(Material supplied begins)

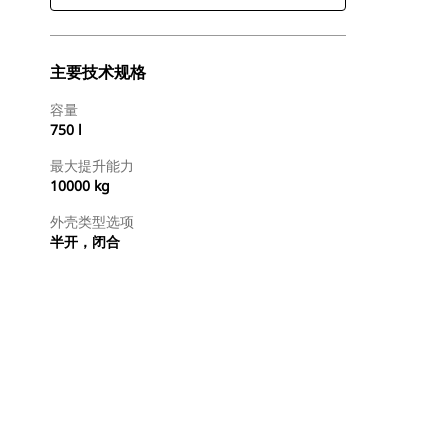
主要技术规格
容量
750 l
最大提升能力
10000 kg
外壳类型选项
半开，闭合
查找代理商
请求报价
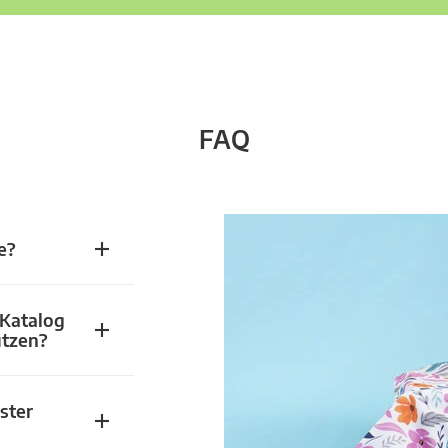
FAQ
e?
 Katalog
utzen?
ster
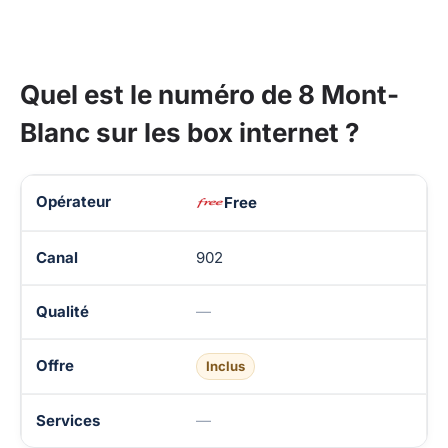
Quel est le numéro de 8 Mont-
Blanc sur les box internet ?
Disponibilité de 8 Mont-Blanc chez les opérateurs TV
Free
902
—
Inclus
—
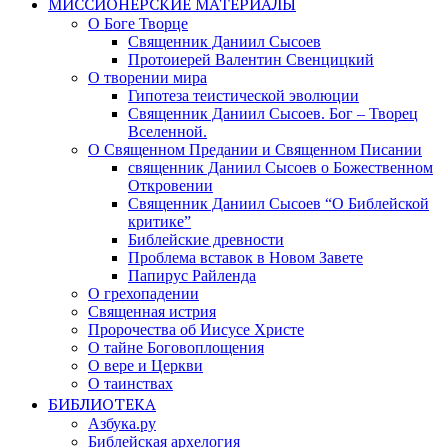
МИССИОНЕРСКИЕ МАТЕРИАЛЫ
О Боге Творце
Священник Даниил Сысоев
Протоиерей Валентин Свенцицкий
О творении мира
Гипотеза теистической эволюции
Священник Даниил Сысоев. Бог – Творец
Вселенной.
О Священном Предании и Священном Писании
священник Даниил Сысоев о Божественном
Откровении
Священник Даниил Сысоев “О Библейской
критике”
Библейские древности
Проблема вставок в Новом Завете
Папирус Райленда
О грехопадении
Священная истрия
Пророчества об Иисусе Христе
О тайне Боговоплощения
О вере и Церкви
О таинствах
БИБЛИОТЕКА
Азбука.ру
Библейская архелогия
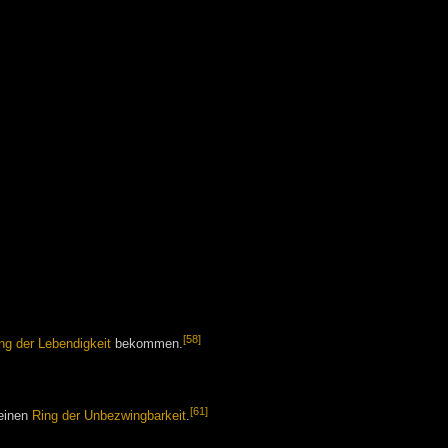
[58]
ng der Lebendigkeit
bekommen.
[61]
einen
Ring der Unbezwingbarkeit
.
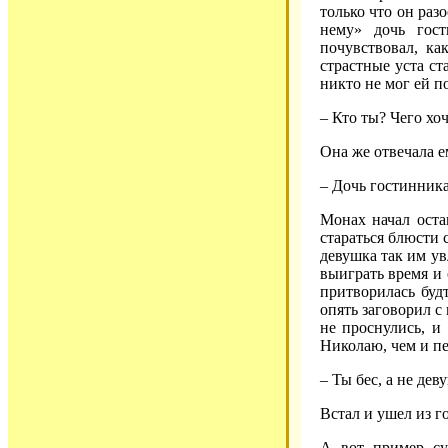
только что он раз
нему» дочь гост
почувствовал, ка
страстные уста с
никто не мог ей п
– Кто ты? Чего хо
Она же отвечала е
– Дочь гостинника
Монах начал оста
стараться блюсти 
девушка так им ув
выиграть время и 
притворилась буд
опять заговорил с
не проснулись, и
Николаю, чем и пе
– Ты бес, а не дев
Встал и ушел из г
А вот пример су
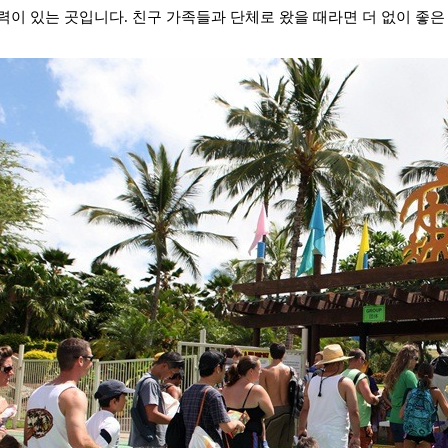
이 있는 곳입니다. 친구 가족들과 단체로 왔을 때라면 더 없이 좋은 곳이 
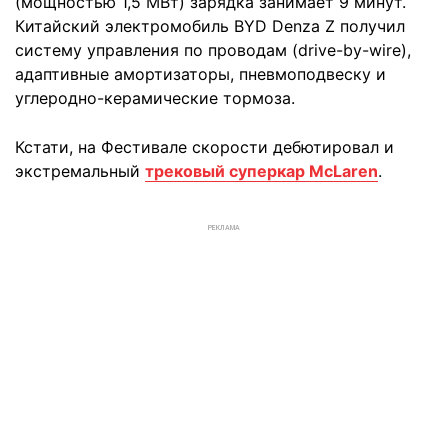
(мощностью 1,5 МВт) зарядка занимает 9 минут.
Китайский электромобиль BYD Denza Z получил
систему управления по проводам (drive-by-wire),
адаптивные амортизаторы, пневмоподвеску и
углеродно-керамические тормоза.
Кстати, на Фестивале скорости дебютировал и
экстремальный
трековый суперкар McLaren
.
РЕКЛАМА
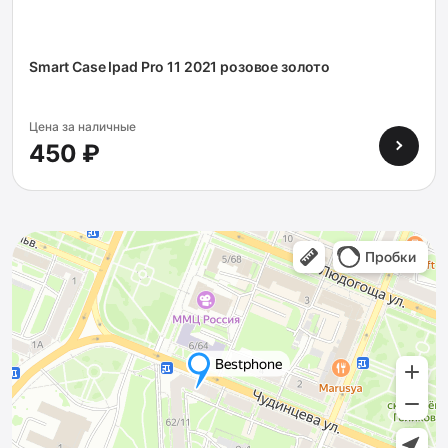
Smart Case Ipad Pro 11 2021 розовое золото
Цена за наличные
450 ₽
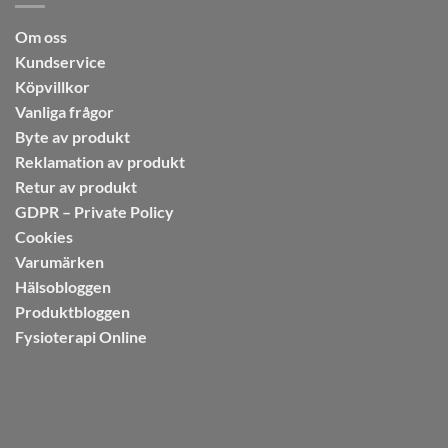
Om oss
Kundservice
Köpvillkor
Vanliga frågor
Byte av produkt
Reklamation av produkt
Retur av produkt
GDPR – Private Policy
Cookies
Varumärken
Hälsobloggen
Produktbloggen
Fysioterapi Online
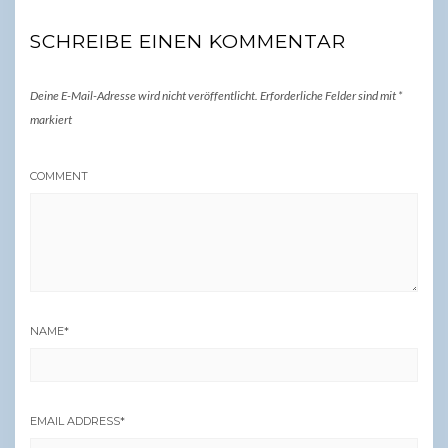
SCHREIBE EINEN KOMMENTAR
Deine E-Mail-Adresse wird nicht veröffentlicht.
Erforderliche Felder sind mit
*
markiert
COMMENT
NAME
*
EMAIL ADDRESS
*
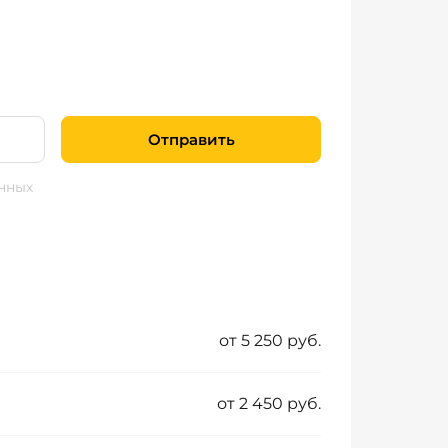
Отправить
нных
от 5 250 руб.
от 2 450 руб.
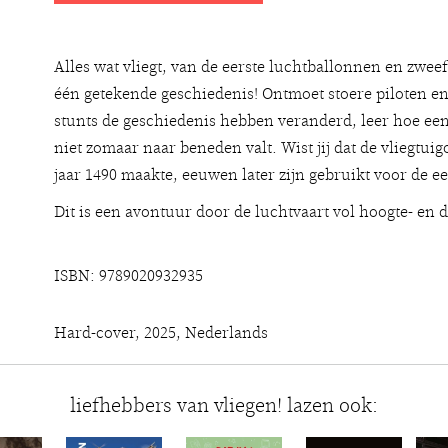
Alles wat vliegt, van de eerste luchtballonnen en zweef
één getekende geschiedenis! Ontmoet stoere piloten en
stunts de geschiedenis hebben veranderd, leer hoe ee
niet zomaar naar beneden valt. Wist jij dat de vliegtu
jaar 1490 maakte, eeuwen later zijn gebruikt voor de ee
Dit is een avontuur door de luchtvaart vol hoogte- en d
ISBN: 9789020932935
Hard-cover, 2025, Nederlands
liefhebbers van vliegen! lazen ook:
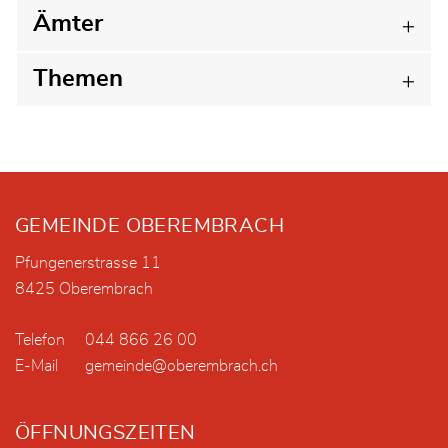
Ämter
Themen
Fusszeile
GEMEINDE OBEREMBRACH
Pfungenerstrasse 11
8425 Oberembrach
Telefon
044 866 26 00
E-Mail
gemeinde@oberembrach.ch
ÖFFNUNGSZEITEN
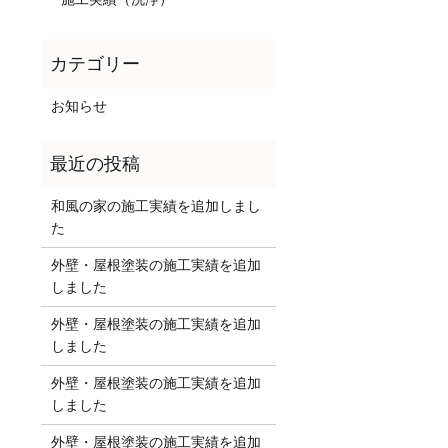
お知らせ
和風の家の施工実績を追加しまし
た
外壁・屋根塗装の施工実績を追加
しました
外壁・屋根塗装の施工実績を追加
しました
外壁・屋根塗装の施工実績を追加
しました
外壁・屋根塗装の施工実績を追加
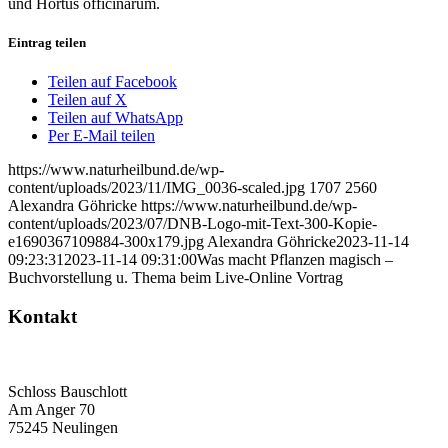
und Hortus officinarum.
Eintrag teilen
Teilen auf Facebook
Teilen auf X
Teilen auf WhatsApp
Per E-Mail teilen
https://www.naturheilbund.de/wp-
content/uploads/2023/11/IMG_0036-scaled.jpg
1707
2560
Alexandra Göhricke
https://www.naturheilbund.de/wp-
content/uploads/2023/07/DNB-Logo-mit-Text-300-Kopie-
e1690367109884-300x179.jpg
Alexandra Göhricke
2023-11-14
09:23:31
2023-11-14 09:31:00
Was macht Pflanzen magisch –
Buchvorstellung u. Thema beim Live-Online Vortrag
Kontakt
Deutscher Naturheilbund eV
Bundesgeschäftsstelle
Schloss Bauschlott
Am Anger 70
75245 Neulingen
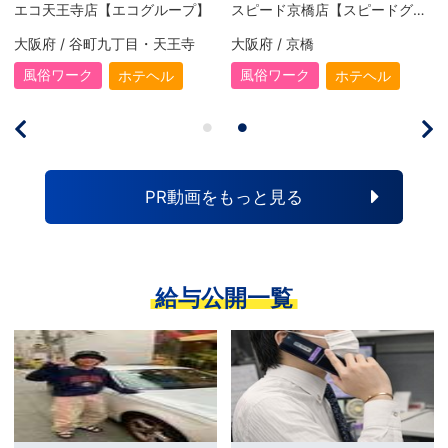
エコ天王寺店【エコグループ】
スピード京橋店【スピードグループ】
大阪府 / 谷町九丁目・天王寺
大阪府 / 京橋
風俗ワーク
風俗ワーク
ホテヘル
ホテヘル
PR動画をもっと見る
給与公開一覧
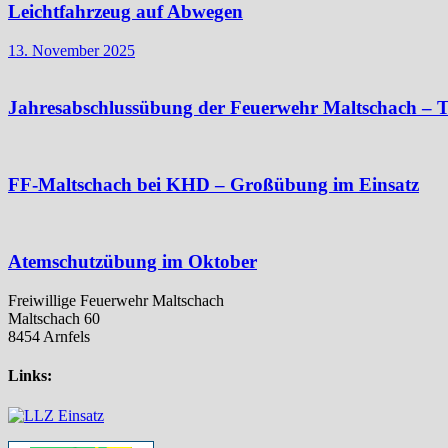
Leichtfahrzeug auf Abwegen
13. November 2025
Jahresabschlussübung der Feuerwehr Maltschach – T
FF-Maltschach bei KHD – Großübung im Einsatz
Atemschutzübung im Oktober
Freiwillige Feuerwehr Maltschach
Maltschach 60
8454 Arnfels
Links:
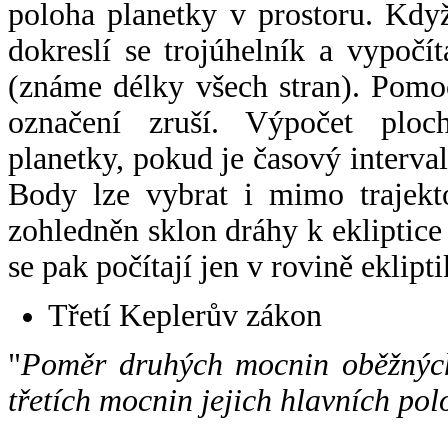
poloha planetky v prostoru. Kdy
dokreslí se trojúhelník a vypoč
(známe délky všech stran). Pomo
označení zruší. Výpočet ploch
planetky, pokud je časový interval
Body lze vybrat i mimo trajekto
zohledněn sklon dráhy k ekliptice
se pak počítají jen v rovině eklipti
Třetí Keplerův zákon
"
Poměr druhých mocnin oběžných
třetích mocnin jejich hlavních pol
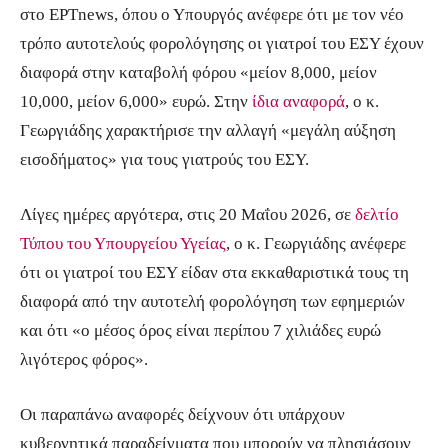
στο ΕΡΤnews, όπου ο Υπουργός ανέφερε ότι με τον νέο
τρόπο αυτοτελούς φορολόγησης οι γιατροί του ΕΣΥ έχουν
διαφορά στην καταβολή φόρου «μείον 8,000, μείον
10,000, μείον 6,000» ευρώ. Στην
ίδια αναφορά
, ο κ.
Γεωργιάδης χαρακτήρισε την αλλαγή «μεγάλη αύξηση
εισοδήματος» για τους γιατρούς του ΕΣΥ.
Λίγες ημέρες αργότερα, στις 20 Μαΐου 2026, σε
δελτίο
Τύπου του Υπουργείου Υγείας
, ο κ. Γεωργιάδης ανέφερε
ότι οι γιατροί του ΕΣΥ είδαν στα εκκαθαριστικά τους τη
διαφορά από την αυτοτελή φορολόγηση των εφημεριών
και ότι «ο μέσος όρος είναι περίπου 7 χιλιάδες ευρώ
λιγότερος φόρος».
Οι παραπάνω αναφορές δείχνουν ότι υπάρχουν
κυβερνητικά παραδείγματα που μπορούν να πλησιάσουν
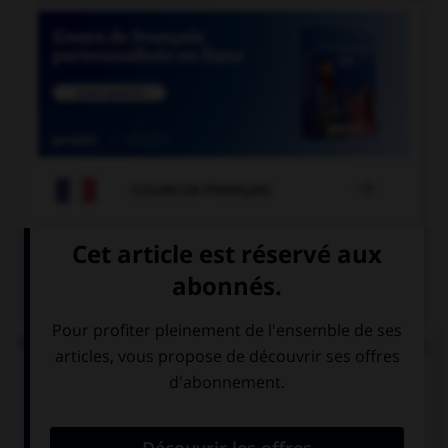

COURS DE FRANÇAIS
QUIZ
Dans l'expression « ne pas avoir un sou vaillant »,
quelle est la nature de « vaillant » ?
un adjectif
le participe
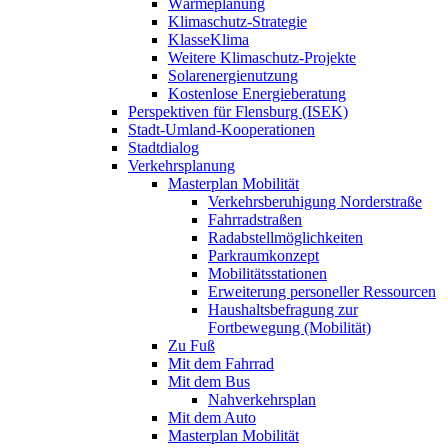
Wärmeplanung
Klimaschutz-Strategie
KlasseKlima
Weitere Klimaschutz-Projekte
Solarenergienutzung
Kostenlose Energieberatung
Perspektiven für Flensburg (ISEK)
Stadt-Umland-Kooperationen
Stadtdialog
Verkehrsplanung
Masterplan Mobilität
Verkehrsberuhigung Norderstraße
Fahrradstraßen
Radabstellmöglichkeiten
Parkraumkonzept
Mobilitätsstationen
Erweiterung personeller Ressourcen
Haushaltsbefragung zur
Fortbewegung (Mobilität)
Zu Fuß
Mit dem Fahrrad
Mit dem Bus
Nahverkehrsplan
Mit dem Auto
Masterplan Mobilität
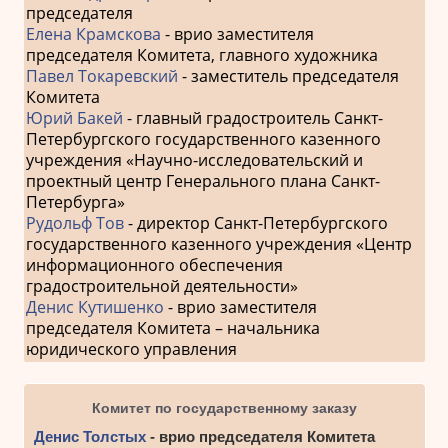
председателя
Елена Крамскова
- врио заместителя
председателя Комитета, главного художника
Павел Токаревский
- заместитель председателя
Комитета
Юрий Бакей
- главный градостроитель Санкт-
Петербургского государственного казенного
учреждения «Научно-исследовательский и
проектный центр Генерального плана Санкт-
Петербурга»
Рудольф Тов
- директор Санкт-Петербургского
государственного казенного учреждения «Центр
информационного обеспечения
градостроительной деятельности»
Денис Кутишенко
- врио заместителя
председателя Комитета – начальника
юридического управления
Комитет по государственному заказу
Денис Толстых
- врио председателя Комитета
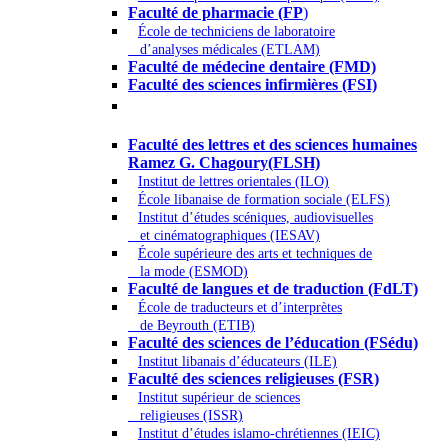
Faculté de pharmacie (FP
)
École de techniciens de laboratoire
d’analyses médicales (ETLAM)
Faculté de médecine dentaire (FMD)
Faculté des sciences infirmières (FSI)
Arts - Lettres et Sciences humaines -
Sciences religieuses
Faculté des lettres et des sciences humaines
Ramez G. Chagoury(FLSH)
Institut de lettres orientales (ILO)
École libanaise de formation sociale (ELFS)
Institut d’études scéniques, audiovisuelles
et cinématographiques (IESAV)
École supérieure des arts et techniques de
la mode (ESMOD)
Faculté de langues et de traduction (FdLT)
École de traducteurs et d’interprètes
de Beyrouth (ETIB)
Faculté des sciences de l’éducation (FSédu)
Institut libanais d’éducateurs (ILE)
Faculté des sciences religieuses (FSR)
Institut supérieur de sciences
religieuses (ISSR)
Institut d’études islamo-chrétiennes (IEIC)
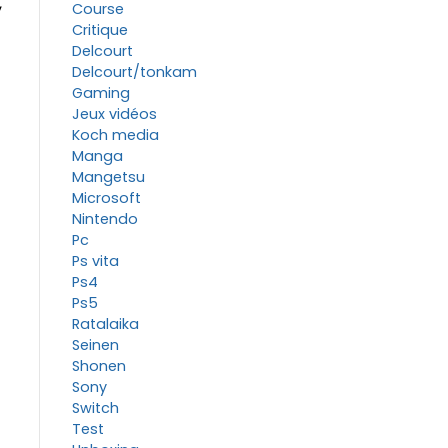
,
Course
Critique
Delcourt
Delcourt/tonkam
Gaming
Jeux vidéos
Koch media
Manga
Mangetsu
Microsoft
Nintendo
Pc
Ps vita
Ps4
Ps5
Ratalaika
Seinen
Shonen
Sony
Switch
Test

(Material supplied ends)

What the task requires:
In the entries above, find the line containing "информационного обеспечения" and the line containing "et cinématographiques (IESAV)"; give again exactly those two lines and every line between them, minus the pictures.

The completed task:
информационного обеспечения
градостроительной деятельности»
Денис Кутишенко
- врио заместителя
председателя Комитета – начальника
юридического управления
Комитет по государственному заказу
Денис Толстых
- врио председателя Комитета
Faculté de pharmacie (FP
)
École de techniciens de laboratoire
d’analyses médicales (ETLAM)
Faculté de médecine dentaire (FMD)
Faculté des sciences infirmières (FSI)
Arts - Lettres et Sciences humaines -
Sciences religieuses
Faculté des lettres et des sciences humaines
Ramez G. Chagoury(FLSH)
Institut de lettres orientales (ILO)
École libanaise de formation sociale (ELFS)
Institut d’études scéniques, audiovisuelles
et cinématographiques (IESAV)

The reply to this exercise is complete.